Edit: For the record, I do think that Pollan is a good writer, and I've learned a lot from reading him over the years. I just happen to think this is more a political issue wrought by our out of date political system, than one of simply money vs. sanity. We've won those issues before, such as tobacco and acid rain. This one would need a constitutional amendment to make obsolete Iowa and the like.

kleinbl00  ·  3858 days ago  ·  link  ·  

This is gonna really bake your noodle: The three things you ate for dinner aren't even food according to the USDA. They're "specialty crops." "Food" is corn, soy, wheat and rice.

Here's a PDF from the FDA on growing the "specialty crop" of plums.

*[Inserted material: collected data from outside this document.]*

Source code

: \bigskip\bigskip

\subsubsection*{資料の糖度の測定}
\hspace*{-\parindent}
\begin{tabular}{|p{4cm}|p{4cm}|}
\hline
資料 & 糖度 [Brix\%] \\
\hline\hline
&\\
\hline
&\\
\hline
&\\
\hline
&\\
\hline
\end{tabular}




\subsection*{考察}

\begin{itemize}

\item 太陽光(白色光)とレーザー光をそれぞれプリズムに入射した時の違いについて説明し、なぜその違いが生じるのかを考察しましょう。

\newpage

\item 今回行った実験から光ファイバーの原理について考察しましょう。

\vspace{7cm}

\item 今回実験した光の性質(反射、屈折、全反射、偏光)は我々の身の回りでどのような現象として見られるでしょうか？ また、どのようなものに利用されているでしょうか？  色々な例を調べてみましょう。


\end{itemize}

For the record, I agree with the intent of your edit. But I think a constitutional amendment isn't necessary, simply incentivizing different things. Everyone just wants to make money. The way we're doing now the people who make the most are pushing the hardest. I simply think change is going to be gradual and largely invisible to the consumer.

b_b  ·  3858 days ago  ·  link  ·  

    The three things you ate for dinner aren't even food according to the USDA.

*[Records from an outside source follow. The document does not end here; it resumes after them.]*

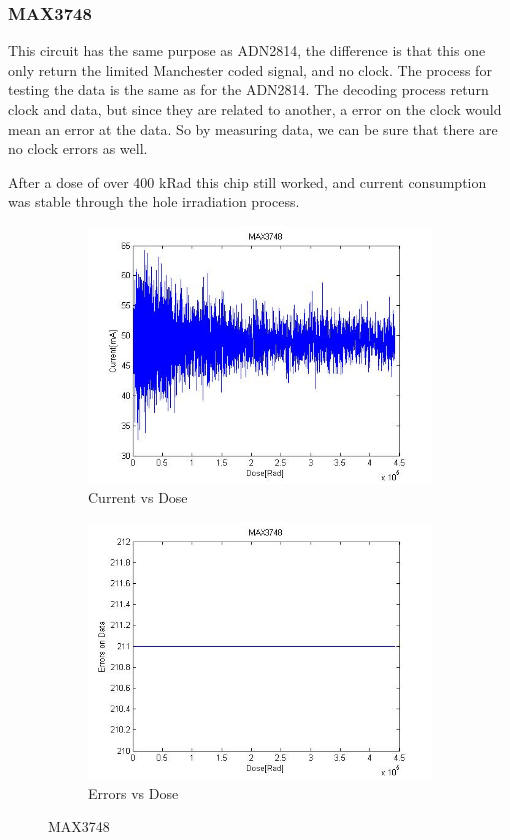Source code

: \documentclass[12pt]{article}
\numberwithin{figure}{section}
\begin{document}
\subsubsection{MAX3748}
This circuit has the same purpose as ADN2814, the difference is that this one only return the limited Manchester coded signal, and no clock. The process for testing the data is the same as for the ADN2814.
The decoding process return clock and data, but since they are related to another, a error on the clock would mean an error at the data. So by measuring data, we can be sure that there are no clock errors as well. 

After a dose of over 400 kRad this chip still worked, and current consumption was stable through the hole irradiation process.

\begin{figure}[!htbp]
\centering
  \begin{subfigure}{.49\textwidth}
  \centering
  \includegraphics[width=\linewidth]{current_dose_MAX.jpg}
  \caption{Current vs Dose}
  \label{MAX3748}
  \end{subfigure}
  \begin{subfigure}{.49\textwidth}
  \centering
  \includegraphics[width=\linewidth]{error_dose_MAX.jpg}
  \caption{Errors vs Dose}
  \label{MAX3748_error}
  \end{subfigure}
 \caption{MAX3748}
\end{figure}
\end{document}
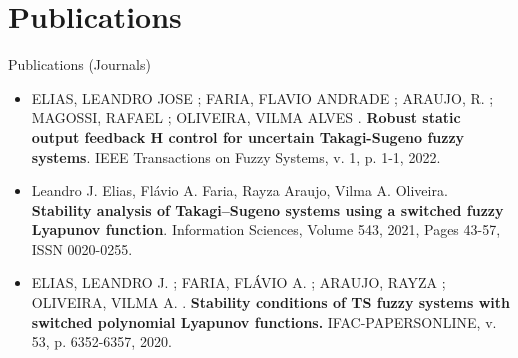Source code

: 
	



\section{Publications}
\begin{frame}{Publications (Journals)}
	\begin{itemize}
		\item ELIAS, LEANDRO JOSE ; FARIA, FLAVIO ANDRADE ; ARAUJO, R. ; MAGOSSI, RAFAEL ; OLIVEIRA, VILMA ALVES . \textbf{Robust static output feedback H control for uncertain Takagi-Sugeno fuzzy systems}. IEEE Transactions on Fuzzy Systems, v. 1, p. 1-1, 2022. 
		\item Leandro J. Elias, Flávio A. Faria, Rayza Araujo, Vilma A. Oliveira. \textbf{Stability analysis of Takagi–Sugeno systems using a switched fuzzy Lyapunov function}. Information Sciences, Volume 543, 2021, Pages 43-57, ISSN 0020-0255.
		
		\item ELIAS, LEANDRO J. ; FARIA, FLÁVIO A. ; ARAUJO, RAYZA ; OLIVEIRA, VILMA A. . \textbf{Stability conditions of TS fuzzy systems with switched polynomial Lyapunov functions.} IFAC-PAPERSONLINE, v. 53, p. 6352-6357, 2020.
	\end{itemize}
\end{frame}

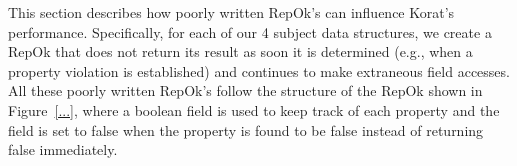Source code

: This section describes how poorly written RepOk's can influence
Korat's performance.  Specifically, for each of our 4 subject data
structures, we create a RepOk that does not return its result as soon
it is determined (e.g., when a property violation is established) and
continues to make extraneous field accesses.  All these poorly written
RepOk's follow the structure of the RepOk shown in Figure~\ref{...},
where a boolean field is used to keep track of each property and the
field is set to false when the property is found to be false instead
of returning false immediately.

\begin{table}[h]
\end{table}
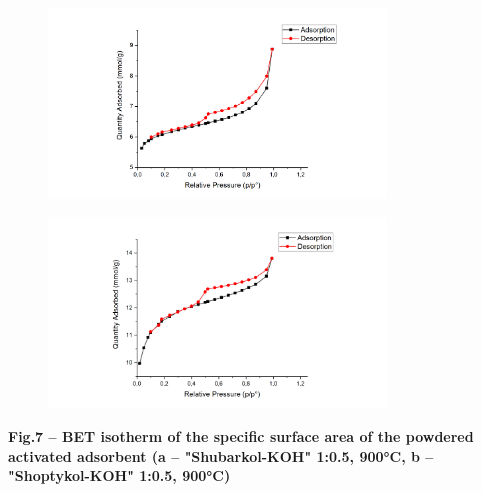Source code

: \begin{figure}[H]
	\centering
	\includegraphics[width=0.8\textwidth]{media/chem2/image24}
	\caption*{}
\end{figure}

\begin{figure}[H]
	\centering
	\includegraphics[width=0.8\textwidth]{media/chem2/image25}
	\caption*{}
\end{figure}


{\bfseries Fig.7 -- BET isotherm of the specific surface area of the
powdered activated adsorbent (a -- "Shubarkol-KOH" 1:0.5, 900°C, b --
"Shoptykol-KOH" 1:0.5, 900°C)}

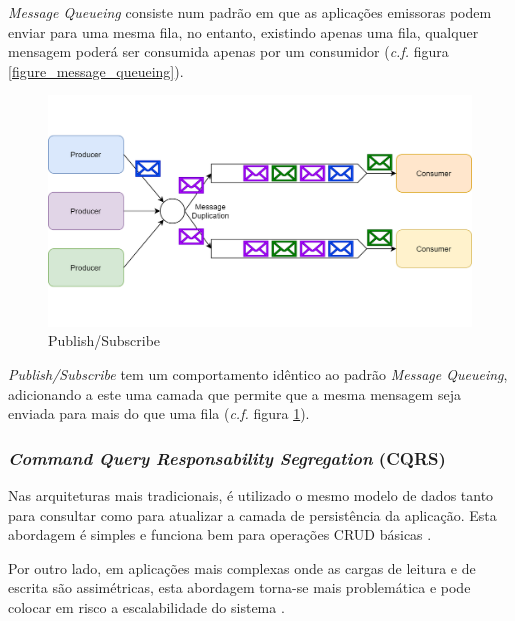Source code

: \emph{Message Queueing} \label{message_queueing} consiste num padrão em que as aplicações emissoras podem enviar para uma mesma fila, no entanto, existindo  apenas uma fila, qualquer mensagem poderá ser consumida apenas por um consumidor (\emph{c.f.} figura \ref{figure_message_queueing}).

\begin{figure}[H]
    \begin{center}
    \includegraphics[width=1\textwidth]{figures/pub_sub.png}
    \caption{Publish/Subscribe}
    \label{figure_publish_subscribe}
    \end{center}
\end{figure}

\emph{Publish/Subscribe} \label{publish_subscribe} tem um comportamento idêntico ao padrão \emph{Message Queueing}, adicionando a este uma camada que permite que a mesma mensagem seja enviada para mais do que uma fila (\emph{c.f.} figura \ref{figure_publish_subscribe}).

\subsubsection{\emph{Command Query Responsability Segregation} (CQRS)} \label{cqrs}
Nas arquiteturas mais tradicionais, é utilizado o mesmo modelo de dados tanto para consultar como para atualizar a camada de persistência da aplicação. Esta abordagem é simples e funciona bem para operações CRUD básicas \cite{microservices_flexible_software_architecture}.

Por outro lado, em aplicações mais complexas onde as cargas de leitura e de escrita são assimétricas, esta abordagem torna-se mais problemática e pode colocar em risco a escalabilidade do sistema \cite{microservices_up_and_running}.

I really wish I could unlearn this little factoid. Some things really lend themselves to the old "ignorance is bliss" cliche.

thundara  ·  3858 days ago  ·  link  ·  

    Fuck me for having to subsidize some jerkoff's Big Mac,and oversized Walmart t-shirt.

Well, it's not that it started off as subsidies for these products, the subsidies appeared elsewhere with good intentions (Overproduce, stockpile, prevent famine + destitute farmers). It's just that then others hopped on board to make money on the cheap crops.

kleinbl00  ·  3858 days ago  ·  link  ·  
thundara  ·  3857 days ago  ·  link  ·  

Oh, slightly different story from the one I'd remembered. Looking it up, the wikipedial says that subsidies I think I was thinking about started in the 20s-30s, but ended in the 70s?...

kleinbl00  ·  3857 days ago  ·  link  ·  

A large portion of the Republican manifesto has been rolling back the New Deal. '20s and '30s stuff was all about keeping The Red Menace at bay through selective socialism. Huey Long was pushing hard from the left and Prescott Bush and buddies were pushing hard from the right, so FDR went big into subsidies.

Nixon and Ford were bargaining with grain and corn exports to the Soviet Union so they made sure you got lots of money for raising lots of grain and corn. Crop rotation was considered somehow communist.

user-inactivated  ·  3858 days ago  ·  link  ·  

Smoking regulation also took a long time (and wasn't nearly as pressing to our health as obesity is). Maybe someday the backlash will be big enough that some Democrats will run on an ag-regulation platform...

...next century. When we're all dead anyway, probably. Maybe we need Yellowstone to explode after all.